Oleh: Rio Johan (Rijon)
Sutradara: Todd Field
Pemain: Sissy Spacek, Tom Wilkinson, Marisa Tomei, Nick Stahl, Celia Weston, William Mapother
Tahun Rilis: 2001
Film ini merupakan adaptasi dari cerpen “Killings” Andre Dubus.
TEMA utama film ini adalah “dendam”. Tapi jangan kira darah segar bakal bersemburat-semburat tiada henti di film bertema dendam ini. Ketimbang menyajikan gore porn, film ini lebih memampangkan proses psikologis bagaiman sebuah tragedi bisa memberikan tekanan pada orang yang bersangkutan lalu akhirnya menghasilkan produk berupa dendam. Karena itu pendekatan yang dipraktekan di film ini berupa realisme yang cukup kental. Layaknya film-film realisme umumnya, alur film ini pun cukup pelan.
Mungkin banyak yang bakal salah paham dengan judulnya yang memberikan kesan sensual itu. Belum lagi ditambah gambar kovernya yang menyajikan gambaran dua sejoli berbeda usia sedang memadu kasih. Bukan, film ini bukan film bertema erotisme. Bahkan tidak ada sama sekali adegan-adegan erotisme ranjang di film ini. Judul “In the Bedroom” itu berupa metafora yang diambil dari semacam perangkap lobster yang disebut “bedroom”, yang hanya bisa menangkap dua lobster sekaligus hingga akhirnya mereka menerkam satu sama lain di dalamnya. Yap, in the bedroom merupakan metafora dari kondisi tokoh-tokoh di film revenge drama ini.

* _TUGAS KERJA 1_
Salin ulang bagian ulasan film di atas, dari "Sutradara: Todd Field" sampai dengan "pun cukup pelan.".

Entri Koleksi:
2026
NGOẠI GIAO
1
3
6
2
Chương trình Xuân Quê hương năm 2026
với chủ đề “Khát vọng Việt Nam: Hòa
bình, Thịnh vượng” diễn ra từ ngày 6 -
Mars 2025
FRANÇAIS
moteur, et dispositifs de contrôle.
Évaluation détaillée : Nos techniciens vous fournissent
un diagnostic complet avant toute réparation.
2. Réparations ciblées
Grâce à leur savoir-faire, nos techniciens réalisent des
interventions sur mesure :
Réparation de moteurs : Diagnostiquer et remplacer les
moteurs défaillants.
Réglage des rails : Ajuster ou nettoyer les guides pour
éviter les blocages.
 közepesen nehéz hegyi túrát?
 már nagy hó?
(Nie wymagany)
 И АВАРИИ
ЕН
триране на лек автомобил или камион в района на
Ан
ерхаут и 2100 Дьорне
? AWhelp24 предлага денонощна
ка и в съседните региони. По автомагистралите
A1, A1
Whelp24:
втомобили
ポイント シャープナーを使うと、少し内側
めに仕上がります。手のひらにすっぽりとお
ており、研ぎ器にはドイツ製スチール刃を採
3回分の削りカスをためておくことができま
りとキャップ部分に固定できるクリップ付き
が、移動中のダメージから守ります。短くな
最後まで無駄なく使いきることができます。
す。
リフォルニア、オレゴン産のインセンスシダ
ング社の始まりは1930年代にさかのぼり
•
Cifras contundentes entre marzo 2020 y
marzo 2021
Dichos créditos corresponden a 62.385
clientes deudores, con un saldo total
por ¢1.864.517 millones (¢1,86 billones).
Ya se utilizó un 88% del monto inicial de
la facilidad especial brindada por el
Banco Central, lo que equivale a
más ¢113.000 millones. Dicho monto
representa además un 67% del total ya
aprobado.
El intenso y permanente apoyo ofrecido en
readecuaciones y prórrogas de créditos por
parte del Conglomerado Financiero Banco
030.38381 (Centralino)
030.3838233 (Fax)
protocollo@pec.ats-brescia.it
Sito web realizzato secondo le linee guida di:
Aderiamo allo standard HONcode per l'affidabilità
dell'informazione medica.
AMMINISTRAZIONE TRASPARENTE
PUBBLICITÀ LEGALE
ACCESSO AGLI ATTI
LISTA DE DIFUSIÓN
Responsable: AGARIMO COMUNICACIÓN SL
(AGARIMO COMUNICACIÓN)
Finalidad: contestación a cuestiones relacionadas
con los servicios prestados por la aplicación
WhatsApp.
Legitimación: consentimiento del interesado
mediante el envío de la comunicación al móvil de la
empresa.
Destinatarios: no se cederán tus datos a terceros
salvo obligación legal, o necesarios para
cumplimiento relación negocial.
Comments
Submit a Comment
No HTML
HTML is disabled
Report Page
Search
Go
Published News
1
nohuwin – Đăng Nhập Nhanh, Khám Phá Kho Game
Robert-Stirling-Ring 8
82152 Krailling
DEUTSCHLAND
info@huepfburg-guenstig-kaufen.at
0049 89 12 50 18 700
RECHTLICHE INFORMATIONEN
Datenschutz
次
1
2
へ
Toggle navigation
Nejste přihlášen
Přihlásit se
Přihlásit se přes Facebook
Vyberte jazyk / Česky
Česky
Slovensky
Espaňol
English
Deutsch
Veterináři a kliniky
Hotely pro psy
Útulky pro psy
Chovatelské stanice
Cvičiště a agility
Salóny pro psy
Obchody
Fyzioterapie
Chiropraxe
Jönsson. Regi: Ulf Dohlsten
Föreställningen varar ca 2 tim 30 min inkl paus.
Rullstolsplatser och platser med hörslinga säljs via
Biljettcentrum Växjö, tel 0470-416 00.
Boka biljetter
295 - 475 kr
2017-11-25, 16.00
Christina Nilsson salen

* _TUGAS KERJA 2_
Ulangi persis baris-baris daftar di atas, dari awal daftar sampai dengan baris yang memuat "LISTA DE DIFUSIÓN".

* _JAWABAN ANDA 1_
Sutradara: Todd Field
Pemain: Sissy Spacek, Tom Wilkinson, Marisa Tomei, Nick Stahl, Celia Weston, William Mapother
Tahun Rilis: 2001
Film ini merupakan adaptasi dari cerpen “Killings” Andre Dubus.
TEMA utama film ini adalah “dendam”. Tapi jangan kira darah segar bakal bersemburat-semburat tiada henti di film bertema dendam ini. Ketimbang menyajikan gore porn, film ini lebih memampangkan proses psikologis bagaiman sebuah tragedi bisa memberikan tekanan pada orang yang bersangkutan lalu akhirnya menghasilkan produk berupa dendam. Karena itu pendekatan yang dipraktekan di film ini berupa realisme yang cukup kental. Layaknya film-film realisme umumnya, alur film ini pun cukup pelan.

* _JAWABAN ANDA 2_
2026
NGOẠI GIAO
1
3
6
2
Chương trình Xuân Quê hương năm 2026
với chủ đề “Khát vọng Việt Nam: Hòa
bình, Thịnh vượng” diễn ra từ ngày 6 -
Mars 2025
FRANÇAIS
moteur, et dispositifs de contrôle.
Évaluation détaillée : Nos techniciens vous fournissent
un diagnostic complet avant toute réparation.
2. Réparations ciblées
Grâce à leur savoir-faire, nos techniciens réalisent des
interventions sur mesure :
Réparation de moteurs : Diagnostiquer et remplacer les
moteurs défaillants.
Réglage des rails : Ajuster ou nettoyer les guides pour
éviter les blocages.
 közepesen nehéz hegyi túrát?
 már nagy hó?
(Nie wymagany)
 И АВАРИИ
ЕН
триране на лек автомобил или камион в района на
Ан
ерхаут и 2100 Дьорне
? AWhelp24 предлага денонощна
ка и в съседните региони. По автомагистралите
A1, A1
Whelp24:
втомобили
ポイント シャープナーを使うと、少し内側
めに仕上がります。手のひらにすっぽりとお
ており、研ぎ器にはドイツ製スチール刃を採
3回分の削りカスをためておくことができま
りとキャップ部分に固定できるクリップ付き
が、移動中のダメージから守ります。短くな
最後まで無駄なく使いきることができます。
す。
リフォルニア、オレゴン産のインセンスシダ
ング社の始まりは1930年代にさかのぼり
•
Cifras contundentes entre marzo 2020 y
marzo 2021
Dichos créditos corresponden a 62.385
clientes deudores, con un saldo total
por ¢1.864.517 millones (¢1,86 billones).
Ya se utilizó un 88% del monto inicial de
la facilidad especial brindada por el
Banco Central, lo que equivale a
más ¢113.000 millones. Dicho monto
representa además un 67% del total ya
aprobado.
El intenso y permanente apoyo ofrecido en
readecuaciones y prórrogas de créditos por
parte del Conglomerado Financiero Banco
030.38381 (Centralino)
030.3838233 (Fax)
protocollo@pec.ats-brescia.it
Sito web realizzato secondo le linee guida di:
Aderiamo allo standard HONcode per l'affidabilità
dell'informazione medica.
AMMINISTRAZIONE TRASPARENTE
PUBBLICITÀ LEGALE
ACCESSO AGLI ATTI
LISTA DE DIFUSIÓN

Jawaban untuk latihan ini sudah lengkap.